> [LEESTEKST]
De introverte dans

Omar Muñoz Cremers
7 min readSep 20, 2022

Bob Stanley and Pete Wiggs present Fell From The Sun: Downtempo and After Hours 1990–1991 is het nieuwste hoofdstuk in een lange reeks compilaties waarmee het duo achter de popgroep Saint Etienne de popgeschiedenis in kaart brengt. Altijd smaakvol, nooit de makkelijkste keuzes en aangezien Stanley een begenadigd schrijver met encyclopedische kennis is steevast vergezeld met interessante liner notes. 1990–1991 is een interessante periode, op breder maatschappelijke niveau zeker, maar daar onvermijdelijk aan verbonden ook op muzikaal gebied, een supernova die we nog steeds horen nadreunen. Om de Europese situatie te schetsen: acidhouse had in de voorgaande jaren vaste voet gekregen aan het continent. 1988 werd in het Verenigd Koninkrijk omgedoopt tot The Summer of Love en de zomer van 1989 deed er niet voor onder. Dit was een grotendeels onbekommerde periode waarin een cultuur zich wekelijks, zonder vaststaande regels, kon ontwikkelen. Het begin van de laatste tien jaar van het millennium, ingeluid door Primal Screams ‘Loaded’, voelen als een nieuw tijdperk. De voorspelling dat house een kortstondige hype zal zijn begint te vervagen, acid krijgt steeds meer media-aandacht en met name in de Verenigd Koninkrijk geven de autoriteiten steeds meer tegengas. House trekt echter steeds meer publiek dat zich langzaam verplaatst van openluchtfestivals en loodsfeesten in Nederland naar clubs. Hier ondergaat house een laatste universele gedaanteverwisseling in de vorm van rave, een snellere, hardere variant die steeds beweegt tussen euforie en duisternis. In 1992 schiet alles in verschillende richtingen en worden genres als clubhouse (garage), gabber, techno en IDM geboren terwijl de eerste levenstekens van jungle al zijn waar te nemen.

> [VOER UIT]
a – Welke nummer van Primal Scream luidde volgens de leestekst het begin van de laatste tien jaar van het millennium in?
b – Schrijf de regels uit de records over van de regel met "Rank the series" tot en met de regel met "Home Points, Visitor Points", met "series" vervangen door "datasets" en de rest ongewijzigd.

> [TE VERWERKEN RECORDS]
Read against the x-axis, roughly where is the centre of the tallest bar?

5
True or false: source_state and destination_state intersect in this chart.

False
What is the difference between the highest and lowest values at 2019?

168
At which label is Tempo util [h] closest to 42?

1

==

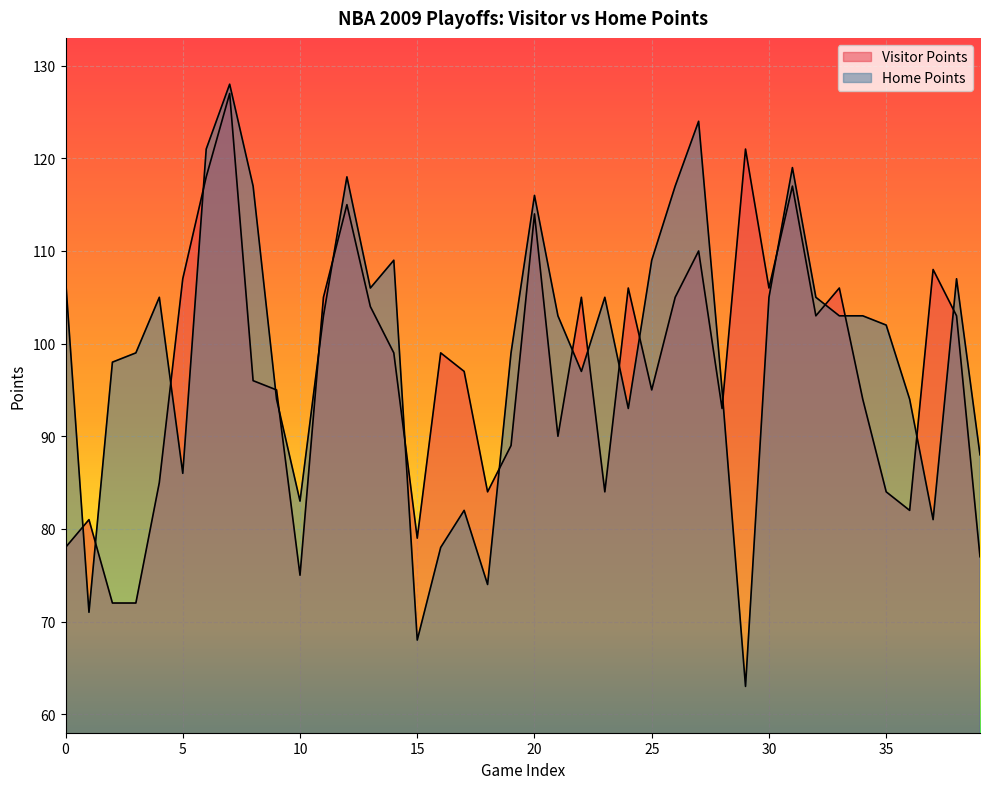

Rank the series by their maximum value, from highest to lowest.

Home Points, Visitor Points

> [ANTWOORDEN OP VOLGORDE]
a – 'Loaded'

b –
Rank the datasets by their maximum value, from highest to lowest.

Home Points, Visitor Points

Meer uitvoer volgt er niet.